== Segment start ==
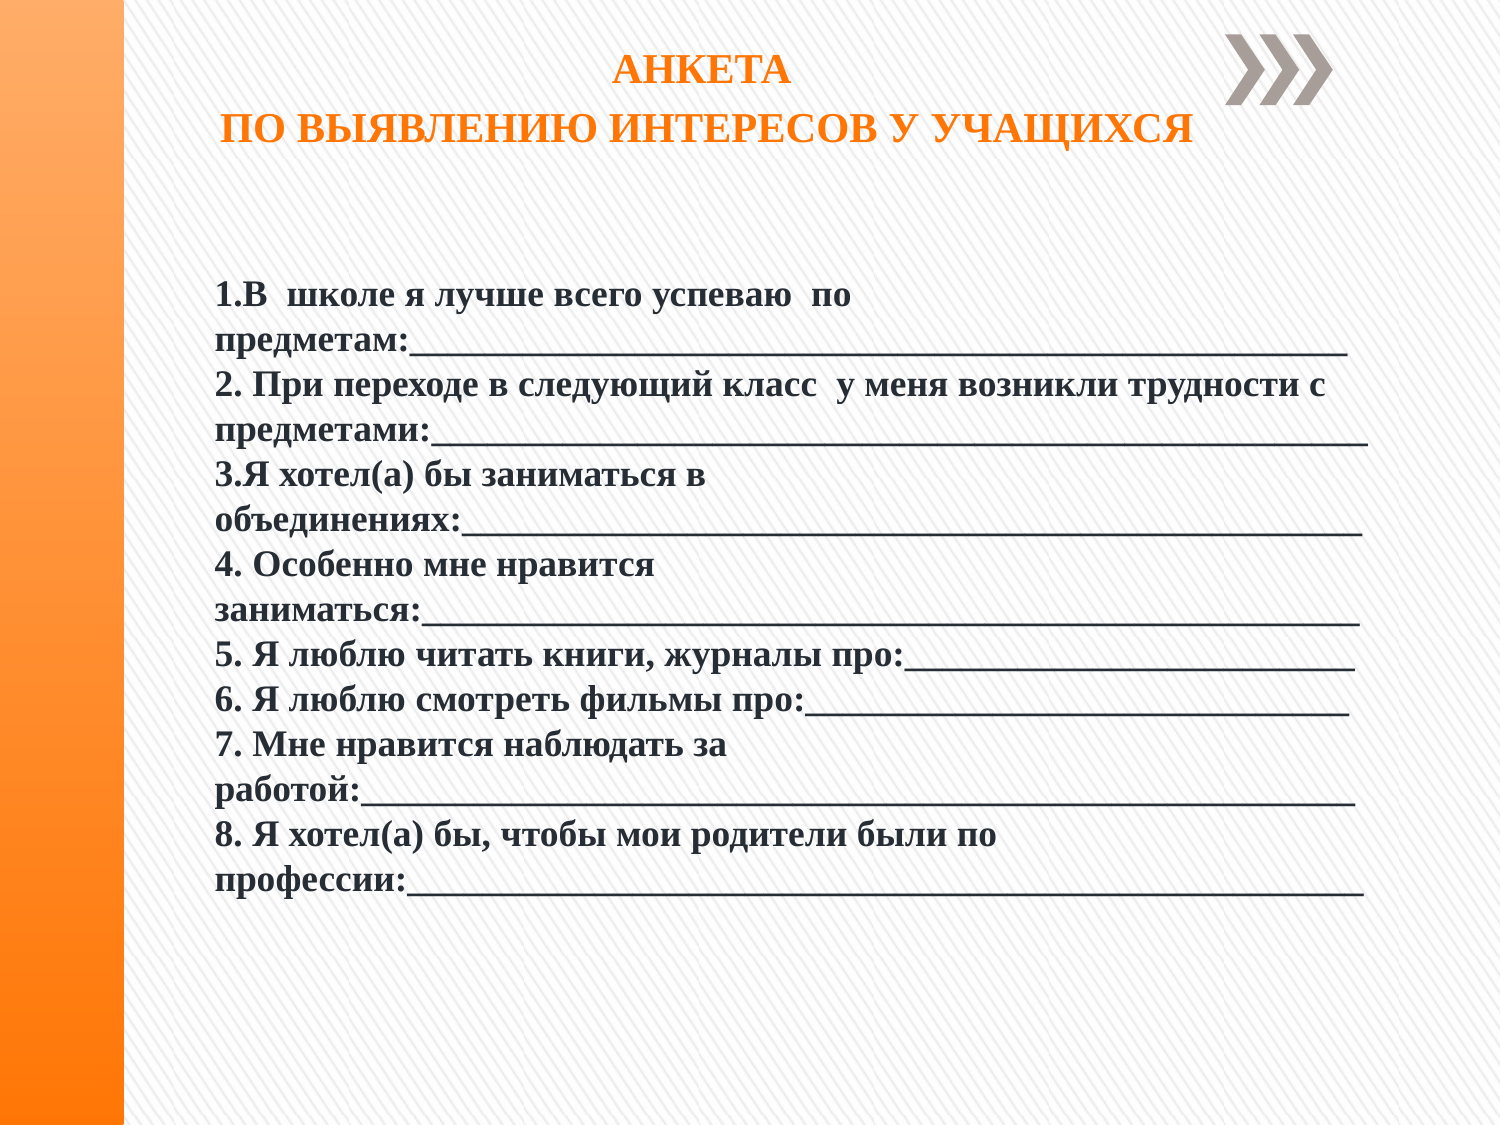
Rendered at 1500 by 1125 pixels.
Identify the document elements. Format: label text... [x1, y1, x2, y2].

title 1.В школе я лучше всего успеваю по предметам:__________________________________________________ 2. При переходе в следующий класс у меня возникли трудности с предметами:__________________________________________________ 3.Я хотел(а) бы заниматься в объединениях:________________________________________________ 4. Особенно мне нравится заниматься:__________________________________________________ 5. Я люблю читать книги, журналы про:________________________ 6. Я люблю смотреть фильмы про:_____________________________ 7. Мне нравится наблюдать за работой:_____________________________________________________ 8. Я хотел(а) бы, чтобы мои родители были по профессии:___________________________________________________ [199, 207, 1387, 976]
subtitle АНКЕТА ПО ВЫЯВЛЕНИЮ ИНТЕРЕСОВ У УЧАЩИХСЯ [199, 33, 1215, 209]
table_cell 7 [0, 281, 123, 285]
== Segment end ==
What you are asked to do. Repeat the entries exactly as they are given, leaving out each image.

Answer section.
Rendered at 1500 by 1125 pixels.
Identify the document elements. Format: label text... [x1, y1, x2, y2].

title 1.В школе я лучше всего успеваю по предметам:__________________________________________________ 2. При переходе в следующий класс у меня возникли трудности с предметами:__________________________________________________ 3.Я хотел(а) бы заниматься в объединениях:________________________________________________ 4. Особенно мне нравится заниматься:__________________________________________________ 5. Я люблю читать книги, журналы про:________________________ 6. Я люблю смотреть фильмы про:_____________________________ 7. Мне нравится наблюдать за работой:_____________________________________________________ 8. Я хотел(а) бы, чтобы мои родители были по профессии:___________________________________________________ [199, 207, 1387, 976]
subtitle АНКЕТА ПО ВЫЯВЛЕНИЮ ИНТЕРЕСОВ У УЧАЩИХСЯ [199, 33, 1215, 209]
table_cell 7 [0, 281, 123, 285]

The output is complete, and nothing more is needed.